-- Opening Marker --

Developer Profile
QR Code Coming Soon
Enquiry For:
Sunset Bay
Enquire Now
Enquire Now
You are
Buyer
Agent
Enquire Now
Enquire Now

-- Closing Marker --
-- Opening Marker --

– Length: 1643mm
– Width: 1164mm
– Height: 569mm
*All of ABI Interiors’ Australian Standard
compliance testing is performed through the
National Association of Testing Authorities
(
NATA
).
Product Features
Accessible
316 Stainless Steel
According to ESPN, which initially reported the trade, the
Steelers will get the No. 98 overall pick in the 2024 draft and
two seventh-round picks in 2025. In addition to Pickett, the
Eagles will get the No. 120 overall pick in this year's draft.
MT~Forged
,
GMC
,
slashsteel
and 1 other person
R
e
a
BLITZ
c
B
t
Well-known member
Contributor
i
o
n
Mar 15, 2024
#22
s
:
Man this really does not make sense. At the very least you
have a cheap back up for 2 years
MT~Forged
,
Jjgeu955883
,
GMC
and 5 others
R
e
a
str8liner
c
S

-- Closing Marker --
-- Opening Marker --

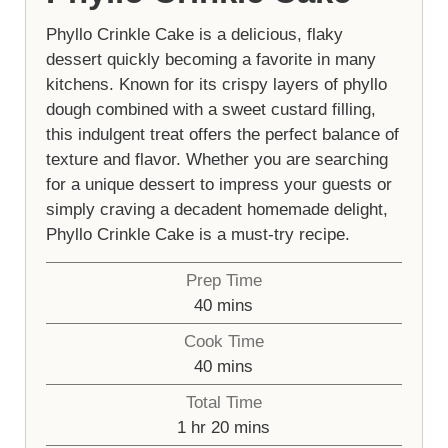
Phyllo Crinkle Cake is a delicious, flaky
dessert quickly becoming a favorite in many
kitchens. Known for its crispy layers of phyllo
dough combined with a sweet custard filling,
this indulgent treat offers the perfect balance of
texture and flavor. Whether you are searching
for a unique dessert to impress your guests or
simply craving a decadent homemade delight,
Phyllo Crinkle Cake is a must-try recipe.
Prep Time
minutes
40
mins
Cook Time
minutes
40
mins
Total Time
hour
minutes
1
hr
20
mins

-- Closing Marker --

→ Work instructions:
Your answer should be only the number of lines in the entries above that hold the string "this".

→ Response to the task:
3